Rundlet-May House

The Architect Question

“Architect” as the profession we know of today, did not really exist during the time in which James and Jane Rundlet’s house was built in 1807. It was not uncommon for those highly skilled in designing buildings to also be carpenters, tradesmen, cabinetmakers; skilled in many areas all at once, and though there was no specific trade called “architect,often the word “housewright” was used when referring to someone named as the principal builder. The question of who built the family home then remains, though there is no question that James Rundlet approached the building of his family’s house through the lens of an interest in mathematics and sciences, as evidenced by some of his books. It can be inferred that he was very involved in the decision process, as would have been common for someone of his social standing at the time. It is unknown if Jane Rundlet had any involvement in the design of the house, though it would have been unusual at this time for a woman’s voice to be heard on such a matter, whereas she may have been more involved in the furnishing of the interior.

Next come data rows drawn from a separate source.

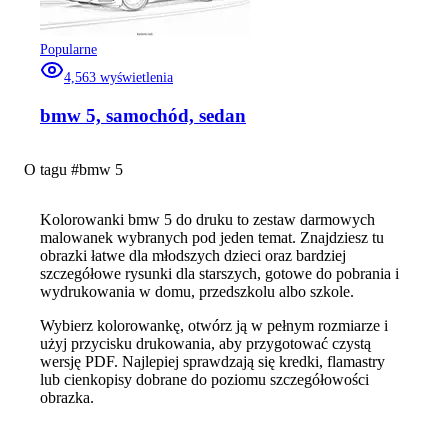
Popularne
4,563
wyświetlenia
bmw 5, samochód, sedan
O tagu #
bmw 5
Kolorowanki bmw 5 do druku to zestaw darmowych
malowanek wybranych pod jeden temat. Znajdziesz tu
obrazki łatwe dla młodszych dzieci oraz bardziej
szczegółowe rysunki dla starszych, gotowe do pobrania i
wydrukowania w domu, przedszkolu albo szkole.
Wybierz kolorowankę, otwórz ją w pełnym rozmiarze i
użyj przycisku drukowania, aby przygotować czystą
wersję PDF. Najlepiej sprawdzają się kredki, flamastry
lub cienkopisy dobrane do poziomu szczegółowości
obrazka.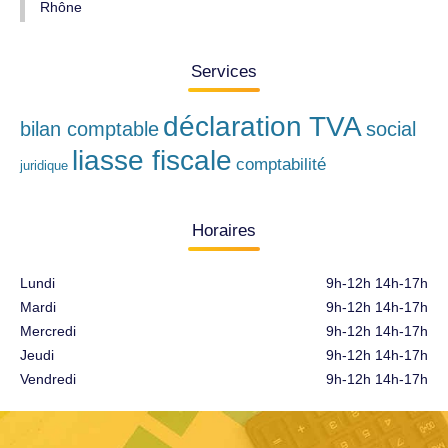
Rhône
Services
déclaration TVA
bilan comptable
social
liasse fiscale
comptabilité
juridique
Horaires
Lundi
9h-12h 14h-17h
Mardi
9h-12h 14h-17h
Mercredi
9h-12h 14h-17h
Jeudi
9h-12h 14h-17h
Vendredi
9h-12h 14h-17h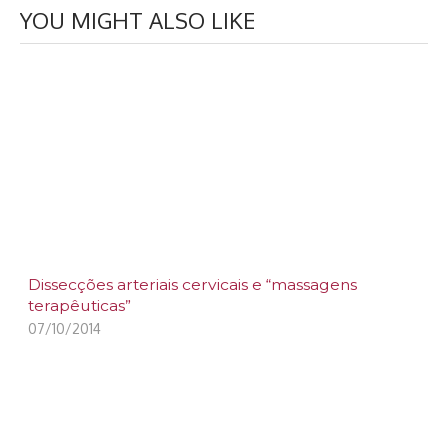
YOU MIGHT ALSO LIKE
Dissecções arteriais cervicais e “massagens
terapêuticas”
07/10/2014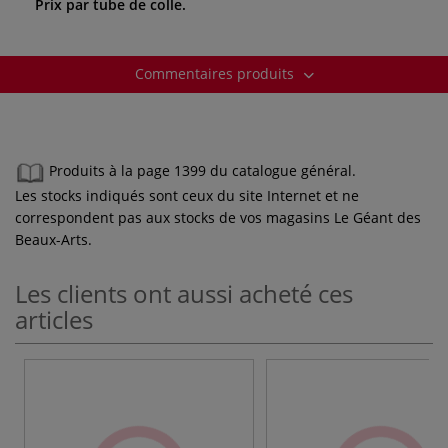
Prix par tube de colle.
Commentaires produits
Produits à la page 1399 du catalogue général.
Les stocks indiqués sont ceux du site Internet et ne
correspondent pas aux stocks de vos magasins Le Géant des
Beaux-Arts.
Les clients ont aussi acheté ces
articles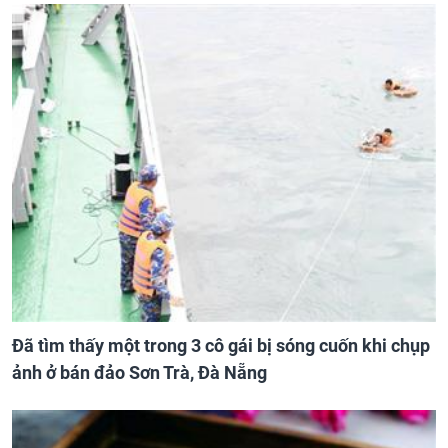
Đã tìm thấy một trong 3 cô gái bị sóng cuốn khi chụp
ảnh ở bán đảo Sơn Trà, Đà Nẵng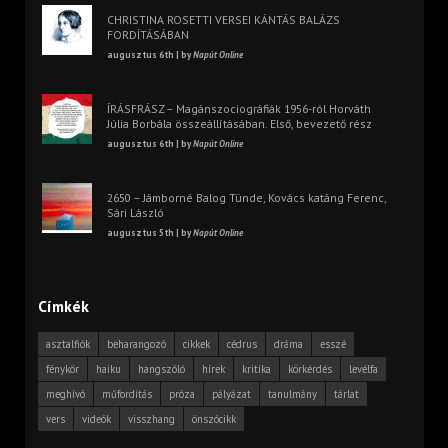
CHRISTINA ROSETTI VERSEI KÁNTÁS BALÁZS
FORDÍTÁSÁBAN
augusztus 6th | by
Napút Online
ÍRÁSFRÁSZ – Magánszociográfiák 1956-ról Horváth
Júlia Borbála összeállításában. Első, bevezető rész
augusztus 6th | by
Napút Online
2650 – Jámborné Balog Tünde, Kovács katáng Ferenc,
Sári László
augusztus 5th | by
Napút Online
Címkék
asztalfiók
beharangozó
cikkek
cédrus
dráma
esszé
fénykör
haiku
hangszóló
hírek
kritika
körkérdés
levélfa
meghívó
műfordítás
próza
pályázat
tanulmány
tárlat
vers
videók
visszhang
önszócikk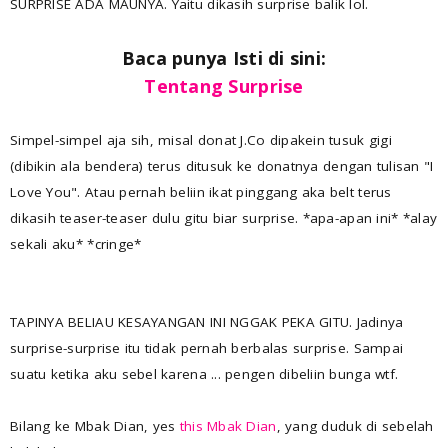
SURPRISE ADA MAUNYA. Yaitu dikasih surprise balik lol.
Baca punya Isti di sini:
Tentang Surprise
Simpel-simpel aja sih, misal donat J.Co dipakein tusuk gigi
(dibikin ala bendera) terus ditusuk ke donatnya dengan tulisan "I
Love You". Atau pernah beliin ikat pinggang aka belt terus
dikasih teaser-teaser dulu gitu biar surprise. *apa-apan ini* *alay
sekali aku* *cringe*
TAPINYA BELIAU KESAYANGAN INI NGGAK PEKA GITU. Jadinya
surprise-surprise itu tidak pernah berbalas surprise. Sampai
suatu ketika aku sebel karena ... pengen dibeliin bunga wtf.
Bilang ke Mbak Dian, yes
this Mbak Dian
, yang duduk di sebelah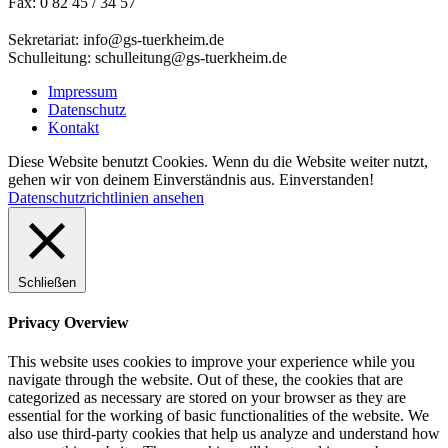
Fax: 0 82 45 / 34 57
Sekretariat: info@gs-tuerkheim.de
Schulleitung: schulleitung@gs-tuerkheim.de
Impressum
Datenschutz
Kontakt
Diese Website benutzt Cookies. Wenn du die Website weiter nutzt,
gehen wir von deinem Einverständnis aus.
Einverstanden!
Datenschutzrichtlinien ansehen
Schließen
Privacy Overview
This website uses cookies to improve your experience while you
navigate through the website. Out of these, the cookies that are
categorized as necessary are stored on your browser as they are
essential for the working of basic functionalities of the website. We
also use third-party cookies that help us analyze and understand how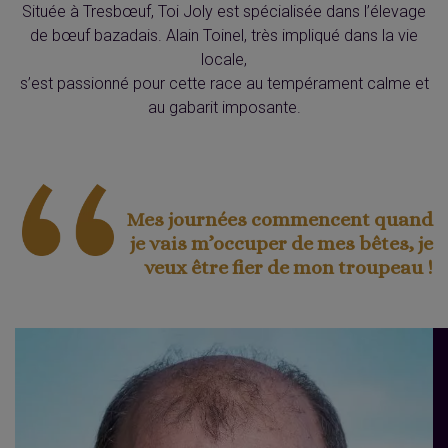
Située à Tresbœuf, Toi Joly est spécialisée dans l’élevage
de bœuf bazadais. Alain Toinel, très impliqué dans la vie
locale,
s’est passionné pour cette race au tempérament calme et
au gabarit imposante.
Mes journées commencent quand
je vais m’occuper de mes bêtes, je
veux être fier de mon troupeau !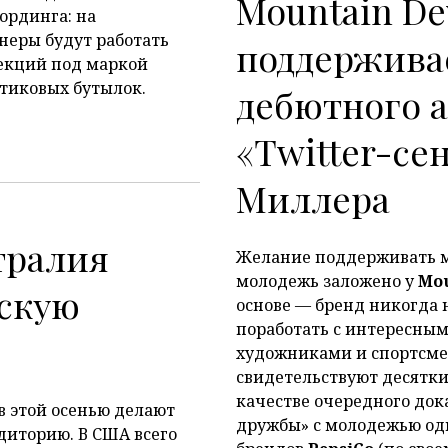
Mountain D
ординга: на
неры будут работать
поддержива
екций под маркой
стиковых бутылок.
дебютного 
«Twitter-се
Миллера
тралия
Желание поддерживать 
P
молодежь заложено у
Mou
скую
основе — бренд никогда 
поработать с интересны
художниками и спортсме
свидетельствуют десятк
качестве очередного док
 этой осенью делают
дружбы» с молодежью од
диторию. В США всего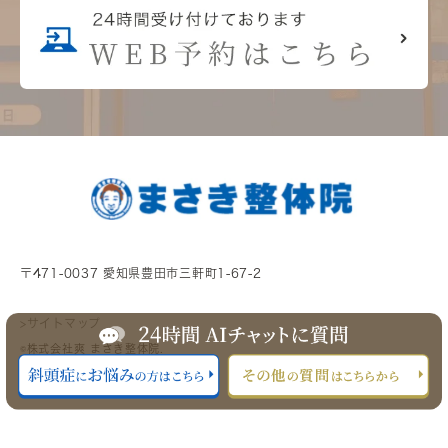
〒471-0037 愛知県豊田市三軒町1-67-2
>サイトマップ
©株式会社爽 まさき整体院.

James Rundlet was also in possession of a copy of Asher Benjamin’s The Country Builder’s Assistant, written when Benjamin was in his twenties. The book would have provided more than ample inspiration to not only him but his team of builders, as it had profound impact on the architecture produced in this era, as did many of Asher Benjamin’s books that came after, a totaling of seven in his career. In James Rundlet’s account books, large payments were made to James Nutter, a master joiner, William Deering, a master carver (for work on “carved work and carved capitals”) and Ebenezer Clifford, a joiner who received the largest payment on the project as a whole. 


Portland Maine-born Alexander Parris (1780-1852), a housewright who built many houses in Maine, Massachusetts, and built St. John’s Church in Portsmouth, may have also been an influence as well for the final design of the Rundlet’s home, though he too, was influenced by English pattern books and Asher Benjamin. The cornerstone of St. John’s Church was laid in June of 1807, making the build almost analogous to the time period in which the Rundlet’s house was built. Three hundred buildings in Portsmouth burned in a fire in December of 1806, including the original church. A new wave of building in Portsmouth was about to take hold.